In 2006, Mohn created the Reinhard Mohn Foundation [de], an eponymous foundation bearing his name, which has been run since 2010 by his son, Christoph Mohn.[112][113] After the senior Mohn's death, the foundation gained shareholdings in Bertelsmann, which Reinhard Mohn had held via an intermediary company.[114]

In 2010, the University of Witten/Herdecke honored Mohn by establishing an Institute for Corporate Management and Corporate Governance,[115][116] today known as the Reinhard Mohn Institute of Management.[117] It also houses the Reinhard Mohn Chair of Management, endowed in 1991, and two professorships, one for strategy and organization and one for research.[118]
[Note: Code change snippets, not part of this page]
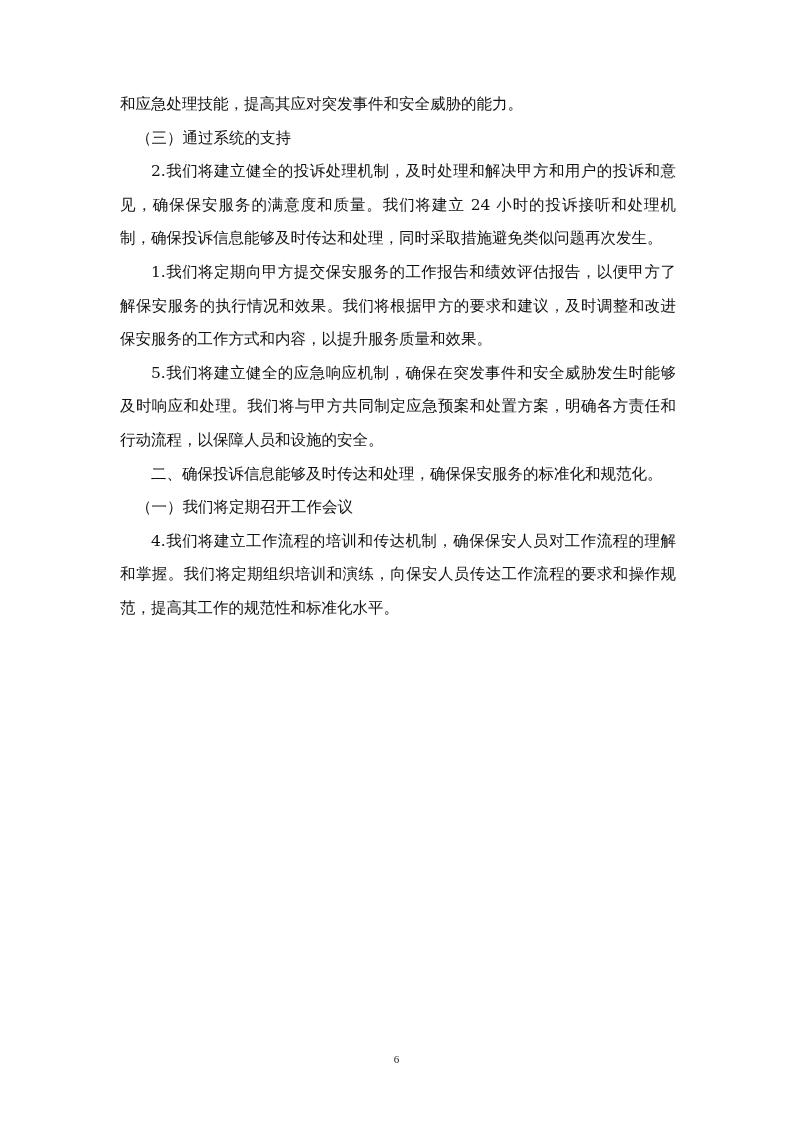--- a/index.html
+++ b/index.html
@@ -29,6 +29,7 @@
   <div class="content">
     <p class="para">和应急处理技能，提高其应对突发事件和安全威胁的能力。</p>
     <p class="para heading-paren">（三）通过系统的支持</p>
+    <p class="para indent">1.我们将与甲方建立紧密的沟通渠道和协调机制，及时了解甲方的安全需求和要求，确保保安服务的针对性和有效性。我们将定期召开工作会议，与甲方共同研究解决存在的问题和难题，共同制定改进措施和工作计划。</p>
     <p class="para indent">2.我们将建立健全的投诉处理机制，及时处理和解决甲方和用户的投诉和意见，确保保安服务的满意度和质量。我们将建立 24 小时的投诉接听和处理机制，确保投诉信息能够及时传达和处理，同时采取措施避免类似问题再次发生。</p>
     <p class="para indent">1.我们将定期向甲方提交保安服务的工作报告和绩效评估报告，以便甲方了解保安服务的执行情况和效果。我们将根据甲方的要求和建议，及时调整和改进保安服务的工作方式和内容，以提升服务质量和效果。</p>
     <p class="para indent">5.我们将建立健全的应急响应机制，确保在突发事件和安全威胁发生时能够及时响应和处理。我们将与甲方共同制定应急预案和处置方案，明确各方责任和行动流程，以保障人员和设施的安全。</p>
In 2011, the Bertelsmann Stiftung awarded the first Reinhard Mohn Prize,[119] which upholds and advances the tradition of the Carl Bertelsmann Prize.[120] This award honors internationally renowned individuals for forward-looking solutions to societal and political challenges.[121]

Criticism

Mohn was criticized for how he dealt with the National Socialist past of Bertelsmann.[122][123] After questions arose in the 1990s as to the company's role in the Third Reich,[124] Bertelsmann, with the support of Mohn, established an independent historical commission, seeking to come to terms with its involvement in the Nazi era.[125] The commission presented its final report in 2002 and found that the decades-long account of its alleged involvement in a publishing company for the resistance could not be substantiated.[126][127] On the contrary, Bertelsmann was the largest book producer for the Wehrmacht.[128]

In 2010, author and journalist Thomas Schuler [de] criticized a "tax-saving interrelationship" between Bertelsmann and the foundation Bertelsmann Stiftung. The structures set up by Mohn were alleged to have saved his family billions in inheritance tax.[129] However, this tax would not have been owed, according to the prevailing legal view at that time.[130][131]